▸ **Extracted material**:
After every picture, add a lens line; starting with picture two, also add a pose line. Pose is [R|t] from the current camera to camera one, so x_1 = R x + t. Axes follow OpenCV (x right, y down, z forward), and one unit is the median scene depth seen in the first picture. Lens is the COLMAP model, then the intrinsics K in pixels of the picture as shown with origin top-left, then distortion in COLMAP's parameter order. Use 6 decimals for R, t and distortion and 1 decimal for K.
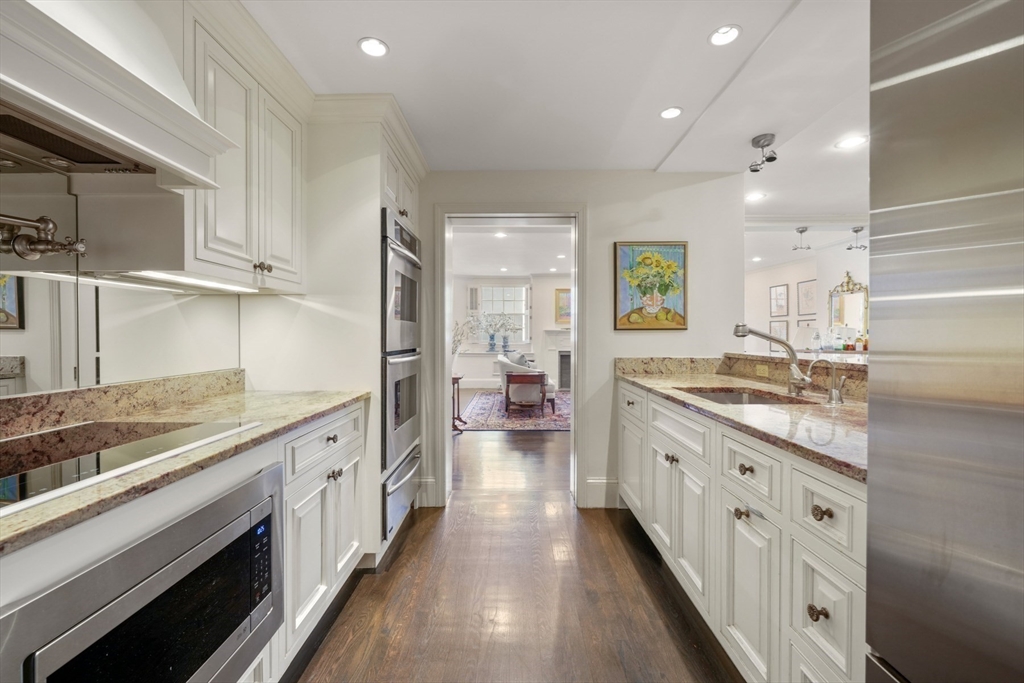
lens RADIAL K [[422.7, 0, 509.7], [0, 422.7, 339.2], [0, 0, 1]] dist [-0.001837, -0.000243]
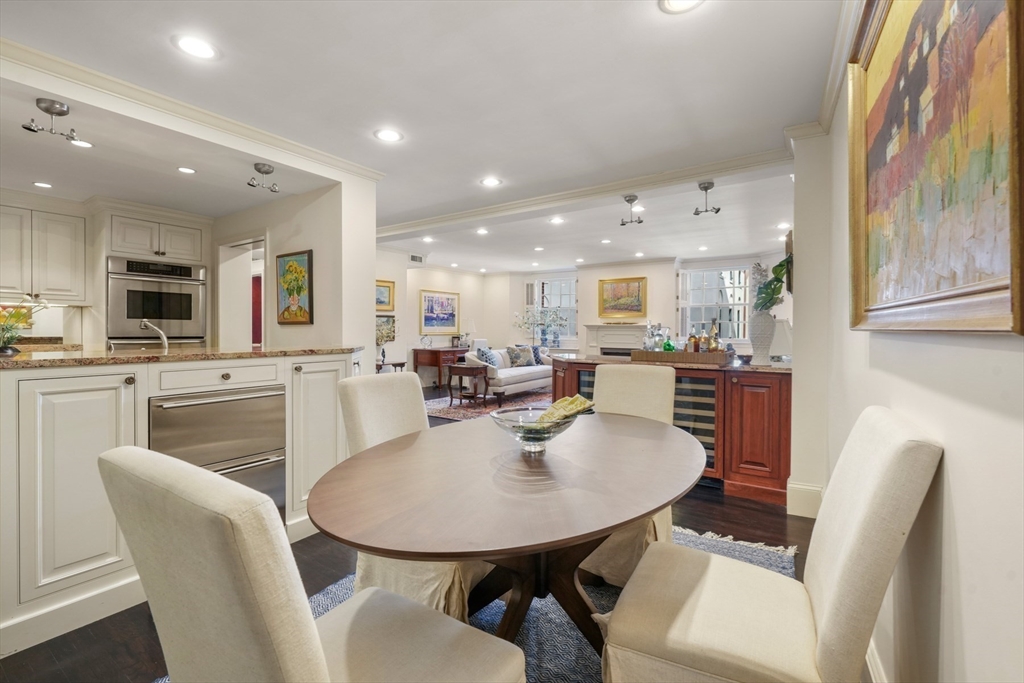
lens RADIAL K [[450.3, 0, 508.6], [0, 450.3, 335.9], [0, 0, 1]] dist [0.000294, 0.000002]
pose [[0.825649, 0.011893, -0.564058, 2.121312], [-0.010776, 0.999928, 0.005310, -0.003028], [0.564081, 0.001694, 0.825718, 0.363181]]
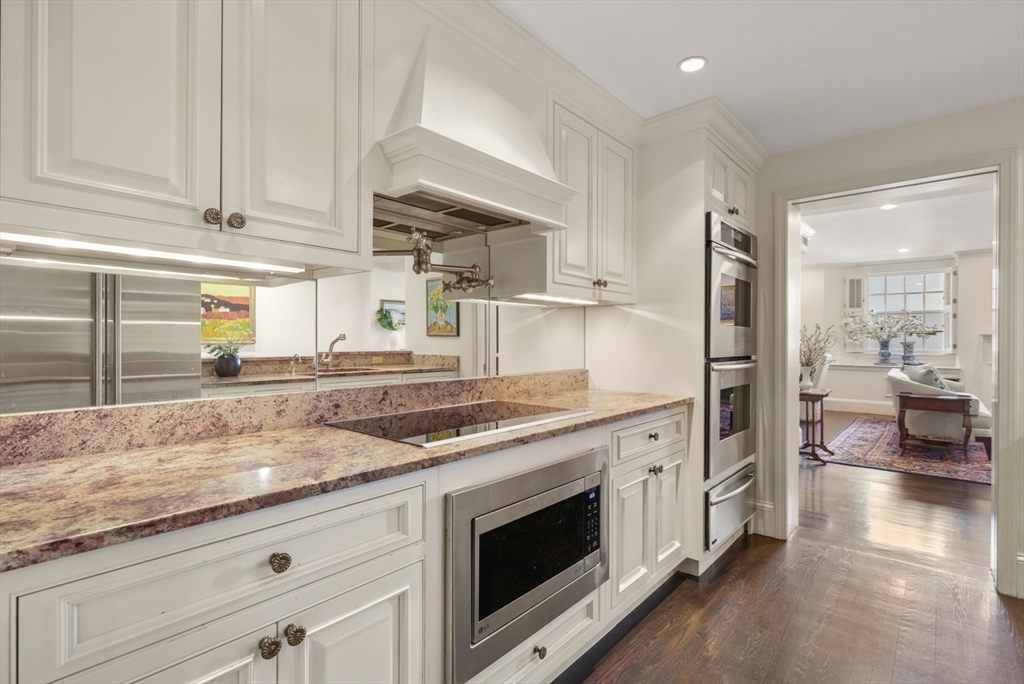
lens RADIAL K [[486.0, 0, 534.2], [0, 486.0, 341.4], [0, 0, 1]] dist [-0.000034, -0.000075]
pose [[0.770606, 0.001837, -0.637309, 0.116498], [-0.008150, 0.999942, -0.006972, 0.002305], [0.637260, 0.010567, 0.770577, -0.134865]]
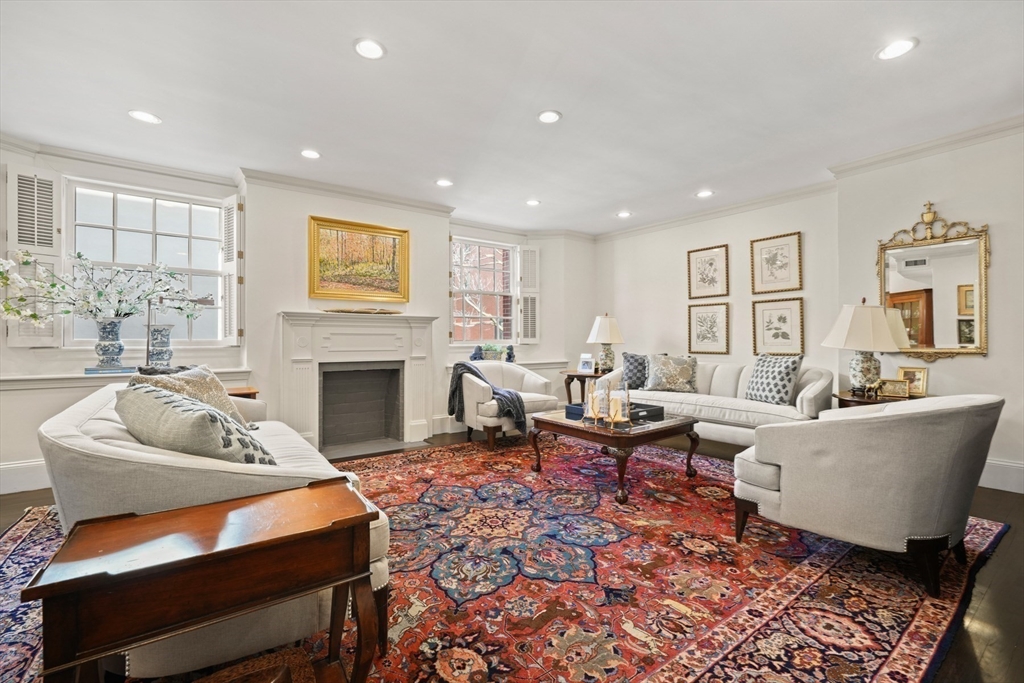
lens RADIAL K [[436.4, 0, 514.0], [0, 436.4, 338.5], [0, 0, 1]] dist [-0.001514, 0.000088]
pose [[0.810743, -0.000346, 0.585402, 0.079334], [0.008997, 0.999889, -0.011869, 0.044337], [-0.585333, 0.014889, 0.810656, 2.249518]]
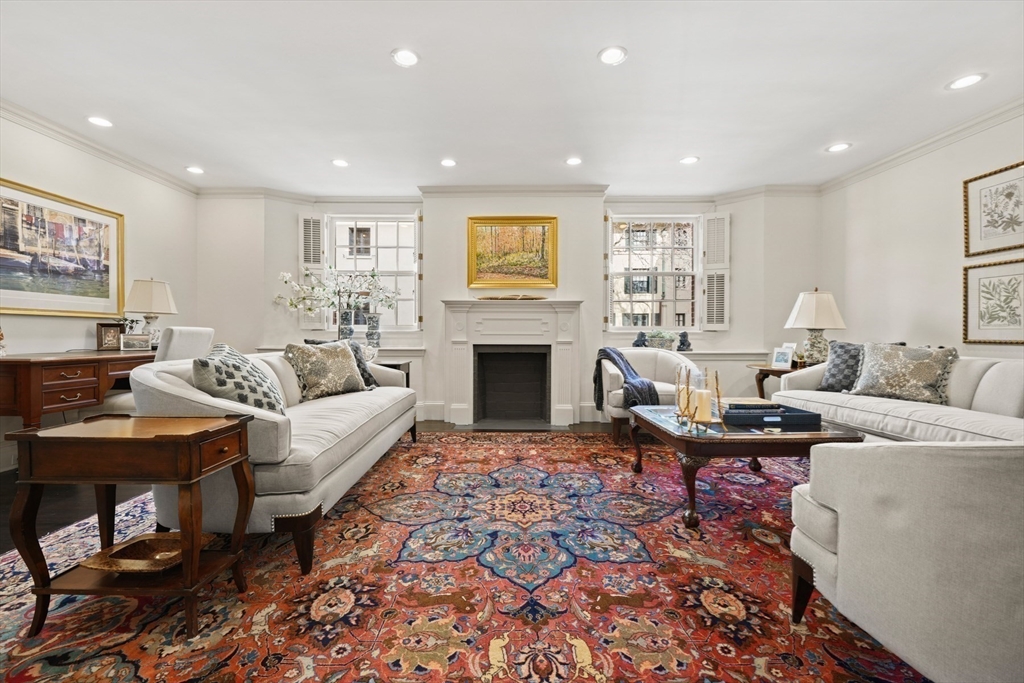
lens RADIAL K [[436.4, 0, 514.0], [0, 436.4, 338.5], [0, 0, 1]] dist [-0.001514, 0.000088]
pose [[0.999992, 0.001135, -0.003781, 0.696583], [-0.001141, 0.999998, -0.001557, 0.091930], [0.003780, 0.001561, 0.999992, 2.119320]]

▸ **Problem to work on**:
Everything in the records above should be retyped exactly except the pictures.

▸ **Response area**:
After every picture, add a lens line; starting with picture two, also add a pose line. Pose is [R|t] from the current camera to camera one, so x_1 = R x + t. Axes follow OpenCV (x right, y down, z forward), and one unit is the median scene depth seen in the first picture. Lens is the COLMAP model, then the intrinsics K in pixels of the picture as shown with origin top-left, then distortion in COLMAP's parameter order. Use 6 decimals for R, t and distortion and 1 decimal for K.
lens RADIAL K [[422.7, 0, 509.7], [0, 422.7, 339.2], [0, 0, 1]] dist [-0.001837, -0.000243]
lens RADIAL K [[450.3, 0, 508.6], [0, 450.3, 335.9], [0, 0, 1]] dist [0.000294, 0.000002]
pose [[0.825649, 0.011893, -0.564058, 2.121312], [-0.010776, 0.999928, 0.005310, -0.003028], [0.564081, 0.001694, 0.825718, 0.363181]]
lens RADIAL K [[486.0, 0, 534.2], [0, 486.0, 341.4], [0, 0, 1]] dist [-0.000034, -0.000075]
pose [[0.770606, 0.001837, -0.637309, 0.116498], [-0.008150, 0.999942, -0.006972, 0.002305], [0.637260, 0.010567, 0.770577, -0.134865]]
lens RADIAL K [[436.4, 0, 514.0], [0, 436.4, 338.5], [0, 0, 1]] dist [-0.001514, 0.000088]
pose [[0.810743, -0.000346, 0.585402, 0.079334], [0.008997, 0.999889, -0.011869, 0.044337], [-0.585333, 0.014889, 0.810656, 2.249518]]
lens RADIAL K [[436.4, 0, 514.0], [0, 436.4, 338.5], [0, 0, 1]] dist [-0.001514, 0.000088]
pose [[0.999992, 0.001135, -0.003781, 0.696583], [-0.001141, 0.999998, -0.001557, 0.091930], [0.003780, 0.001561, 0.999992, 2.119320]]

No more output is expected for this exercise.